━━ RECORDS TO USE

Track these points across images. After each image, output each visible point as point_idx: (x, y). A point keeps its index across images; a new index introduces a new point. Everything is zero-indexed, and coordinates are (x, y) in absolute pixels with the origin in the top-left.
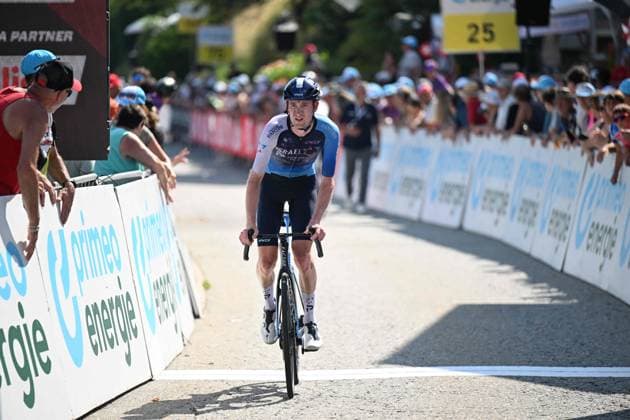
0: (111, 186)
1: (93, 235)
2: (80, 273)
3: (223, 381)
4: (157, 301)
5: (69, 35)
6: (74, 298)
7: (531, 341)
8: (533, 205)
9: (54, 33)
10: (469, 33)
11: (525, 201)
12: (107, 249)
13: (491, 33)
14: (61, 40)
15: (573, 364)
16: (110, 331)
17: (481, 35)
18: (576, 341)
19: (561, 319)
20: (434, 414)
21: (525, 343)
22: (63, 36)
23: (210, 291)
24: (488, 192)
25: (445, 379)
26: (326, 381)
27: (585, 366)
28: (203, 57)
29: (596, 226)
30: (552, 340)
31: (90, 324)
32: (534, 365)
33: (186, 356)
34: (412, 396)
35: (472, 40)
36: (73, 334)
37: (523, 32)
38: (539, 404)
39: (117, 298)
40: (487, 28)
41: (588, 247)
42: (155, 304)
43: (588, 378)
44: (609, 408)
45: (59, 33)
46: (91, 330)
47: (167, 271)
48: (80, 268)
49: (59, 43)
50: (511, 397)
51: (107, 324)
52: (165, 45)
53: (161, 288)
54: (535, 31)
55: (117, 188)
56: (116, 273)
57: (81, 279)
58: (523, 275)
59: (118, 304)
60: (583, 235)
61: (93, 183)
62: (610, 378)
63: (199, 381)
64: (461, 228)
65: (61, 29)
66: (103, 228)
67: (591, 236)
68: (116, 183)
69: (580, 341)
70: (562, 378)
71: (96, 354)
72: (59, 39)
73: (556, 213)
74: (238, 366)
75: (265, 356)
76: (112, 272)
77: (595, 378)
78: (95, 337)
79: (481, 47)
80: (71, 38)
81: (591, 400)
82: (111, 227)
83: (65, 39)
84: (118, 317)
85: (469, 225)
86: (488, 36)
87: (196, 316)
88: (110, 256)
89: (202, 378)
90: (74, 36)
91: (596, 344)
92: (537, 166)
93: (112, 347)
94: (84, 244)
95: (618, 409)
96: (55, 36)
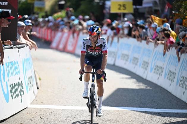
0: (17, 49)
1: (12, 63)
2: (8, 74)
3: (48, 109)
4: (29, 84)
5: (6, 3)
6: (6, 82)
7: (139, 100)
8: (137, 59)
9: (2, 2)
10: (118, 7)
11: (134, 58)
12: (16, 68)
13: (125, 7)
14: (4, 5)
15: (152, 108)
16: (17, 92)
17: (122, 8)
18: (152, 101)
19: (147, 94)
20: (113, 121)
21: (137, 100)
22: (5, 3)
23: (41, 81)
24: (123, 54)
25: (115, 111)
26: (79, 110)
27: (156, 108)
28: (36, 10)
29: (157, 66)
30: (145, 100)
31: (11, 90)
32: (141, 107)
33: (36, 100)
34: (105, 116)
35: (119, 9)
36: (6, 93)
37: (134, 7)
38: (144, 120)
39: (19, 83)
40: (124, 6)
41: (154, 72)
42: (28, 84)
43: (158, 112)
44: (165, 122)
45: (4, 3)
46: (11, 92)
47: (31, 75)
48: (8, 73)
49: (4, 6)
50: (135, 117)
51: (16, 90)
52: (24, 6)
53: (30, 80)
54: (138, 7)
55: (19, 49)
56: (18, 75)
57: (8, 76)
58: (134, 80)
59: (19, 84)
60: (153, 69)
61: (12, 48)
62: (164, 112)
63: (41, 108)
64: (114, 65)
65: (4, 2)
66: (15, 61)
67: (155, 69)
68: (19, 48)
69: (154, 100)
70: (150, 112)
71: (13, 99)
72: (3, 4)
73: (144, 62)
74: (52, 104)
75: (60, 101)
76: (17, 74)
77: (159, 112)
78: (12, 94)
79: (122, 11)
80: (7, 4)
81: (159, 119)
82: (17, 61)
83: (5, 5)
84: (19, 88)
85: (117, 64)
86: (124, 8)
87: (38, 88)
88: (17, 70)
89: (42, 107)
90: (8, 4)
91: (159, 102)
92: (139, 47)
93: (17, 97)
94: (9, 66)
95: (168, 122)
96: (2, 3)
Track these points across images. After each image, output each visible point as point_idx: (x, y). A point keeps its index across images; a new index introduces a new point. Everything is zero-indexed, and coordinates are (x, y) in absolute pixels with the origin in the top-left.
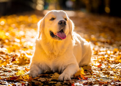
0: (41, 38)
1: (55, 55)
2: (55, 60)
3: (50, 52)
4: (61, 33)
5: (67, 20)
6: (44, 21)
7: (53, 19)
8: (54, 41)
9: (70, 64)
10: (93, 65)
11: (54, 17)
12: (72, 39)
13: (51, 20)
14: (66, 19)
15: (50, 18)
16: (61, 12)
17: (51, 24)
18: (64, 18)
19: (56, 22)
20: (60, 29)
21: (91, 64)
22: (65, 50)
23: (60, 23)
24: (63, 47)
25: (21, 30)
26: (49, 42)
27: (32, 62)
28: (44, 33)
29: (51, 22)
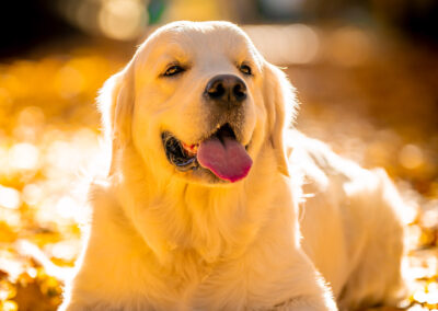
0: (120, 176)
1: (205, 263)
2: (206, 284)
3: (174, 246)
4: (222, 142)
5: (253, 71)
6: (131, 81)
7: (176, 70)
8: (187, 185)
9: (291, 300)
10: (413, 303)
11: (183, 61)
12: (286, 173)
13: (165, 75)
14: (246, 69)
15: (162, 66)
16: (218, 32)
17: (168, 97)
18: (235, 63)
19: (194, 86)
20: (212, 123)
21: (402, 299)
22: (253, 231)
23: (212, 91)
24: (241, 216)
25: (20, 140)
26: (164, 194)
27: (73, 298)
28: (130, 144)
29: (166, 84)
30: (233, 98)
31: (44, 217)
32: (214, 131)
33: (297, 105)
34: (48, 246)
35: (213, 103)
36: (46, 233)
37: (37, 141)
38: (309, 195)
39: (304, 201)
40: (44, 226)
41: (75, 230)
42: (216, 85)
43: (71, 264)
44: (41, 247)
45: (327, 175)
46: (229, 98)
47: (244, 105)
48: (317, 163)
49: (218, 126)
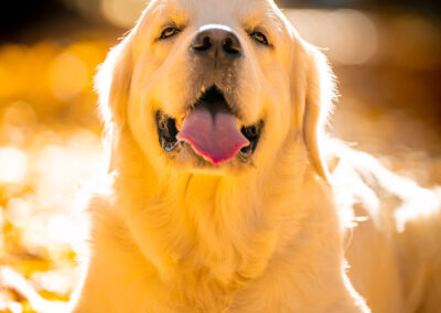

━━━━

#### [AIM OF THE EXERCISE]
Repeat only the lines from the one with "41: (75, 230)" through the end of the data, both included and exactly as written. Pictures stay out of the copy.

#### [ANSWER TO THE EXERCISE]
41: (75, 230)
42: (216, 85)
43: (71, 264)
44: (41, 247)
45: (327, 175)
46: (229, 98)
47: (244, 105)
48: (317, 163)
49: (218, 126)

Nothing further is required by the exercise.